··· Ausgewählter Auszug

Möglicherweise haben es sich die Kritiker Freuds etwas zu einfach gemacht, indem sie zu wenig zur Kenntnis nahmen, dass Freud das Sexuelle an sich weiter fasste, als es ausserhalb der Psychoanalyse geschieht. So vertrat er die Auffassung, dass z. B. bereits das Saugen des Säuglings an der Mutterbrust eine sexuelle Handlung darstellt. Tatsächlich kann der unvoreingenommene Betrachter unschwer feststellen, dass der Akt des Saugens beim Säugling ein wirklich lustvoller Vorgang ist und dass sich das kleine Kind auch sonst durch das Lutschen der Finger oder irgendwelcher Gegenstände Lust verschafft.

······

(Aufgabe)
Gib den Auszug über Freud wortgetreu wieder, beginnend bei „Möglicherweise haben es“ und endend bei „Gegenstände Lust verschafft.“. Die Einträge sind eigenes Material und gehören nicht zum Auszug.

··· Mitgelieferte Angaben

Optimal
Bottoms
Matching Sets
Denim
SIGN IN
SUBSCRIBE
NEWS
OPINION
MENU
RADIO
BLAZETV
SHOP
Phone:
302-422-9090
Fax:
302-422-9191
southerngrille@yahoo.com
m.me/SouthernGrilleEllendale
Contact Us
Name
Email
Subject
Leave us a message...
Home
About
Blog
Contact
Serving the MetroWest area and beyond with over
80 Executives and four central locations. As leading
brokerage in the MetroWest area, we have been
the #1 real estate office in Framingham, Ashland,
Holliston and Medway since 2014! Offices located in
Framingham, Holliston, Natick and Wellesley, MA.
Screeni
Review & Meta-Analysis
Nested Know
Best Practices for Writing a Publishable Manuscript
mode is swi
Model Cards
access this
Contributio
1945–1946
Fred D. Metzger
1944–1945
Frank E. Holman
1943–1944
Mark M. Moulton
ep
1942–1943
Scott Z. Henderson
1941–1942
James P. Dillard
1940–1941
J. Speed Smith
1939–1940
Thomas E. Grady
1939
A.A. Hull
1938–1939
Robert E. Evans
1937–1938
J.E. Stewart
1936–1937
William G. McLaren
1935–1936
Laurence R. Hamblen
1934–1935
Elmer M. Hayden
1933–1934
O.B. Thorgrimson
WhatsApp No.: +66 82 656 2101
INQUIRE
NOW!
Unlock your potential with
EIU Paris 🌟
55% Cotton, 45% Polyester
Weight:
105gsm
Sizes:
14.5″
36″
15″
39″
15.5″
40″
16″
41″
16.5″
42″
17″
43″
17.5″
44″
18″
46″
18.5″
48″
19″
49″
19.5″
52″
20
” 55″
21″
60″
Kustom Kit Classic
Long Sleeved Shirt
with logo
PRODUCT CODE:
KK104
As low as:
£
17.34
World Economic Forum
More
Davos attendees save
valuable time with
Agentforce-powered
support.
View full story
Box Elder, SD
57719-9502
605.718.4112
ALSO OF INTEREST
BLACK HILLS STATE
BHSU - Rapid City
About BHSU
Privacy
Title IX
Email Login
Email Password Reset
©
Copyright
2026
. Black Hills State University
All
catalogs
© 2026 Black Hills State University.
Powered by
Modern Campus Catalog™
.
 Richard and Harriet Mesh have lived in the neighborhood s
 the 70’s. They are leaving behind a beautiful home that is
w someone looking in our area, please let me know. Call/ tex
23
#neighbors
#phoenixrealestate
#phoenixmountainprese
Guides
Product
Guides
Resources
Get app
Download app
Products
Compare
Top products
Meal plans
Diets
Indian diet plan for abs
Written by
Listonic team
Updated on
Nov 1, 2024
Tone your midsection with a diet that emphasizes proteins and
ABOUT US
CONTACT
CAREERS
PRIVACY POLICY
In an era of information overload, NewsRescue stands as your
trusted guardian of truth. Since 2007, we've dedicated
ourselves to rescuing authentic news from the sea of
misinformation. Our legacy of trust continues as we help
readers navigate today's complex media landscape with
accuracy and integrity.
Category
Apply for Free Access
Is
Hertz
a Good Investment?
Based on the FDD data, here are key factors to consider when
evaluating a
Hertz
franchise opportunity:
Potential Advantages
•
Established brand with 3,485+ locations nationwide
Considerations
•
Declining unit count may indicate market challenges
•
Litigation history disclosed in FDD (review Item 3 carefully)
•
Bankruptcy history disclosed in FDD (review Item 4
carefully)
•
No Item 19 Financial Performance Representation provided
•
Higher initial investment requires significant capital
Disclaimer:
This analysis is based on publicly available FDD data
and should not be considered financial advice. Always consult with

······

(Erwartete Lösung)
Möglicherweise haben es sich die Kritiker Freuds etwas zu einfach gemacht, indem sie zu wenig zur Kenntnis nahmen, dass Freud das Sexuelle an sich weiter fasste, als es ausserhalb der Psychoanalyse geschieht. So vertrat er die Auffassung, dass z. B. bereits das Saugen des Säuglings an der Mutterbrust eine sexuelle Handlung darstellt. Tatsächlich kann der unvoreingenommene Betrachter unschwer feststellen, dass der Akt des Saugens beim Säugling ein wirklich lustvoller Vorgang ist und dass sich das kleine Kind auch sonst durch das Lutschen der Finger oder irgendwelcher Gegenstände Lust verschafft.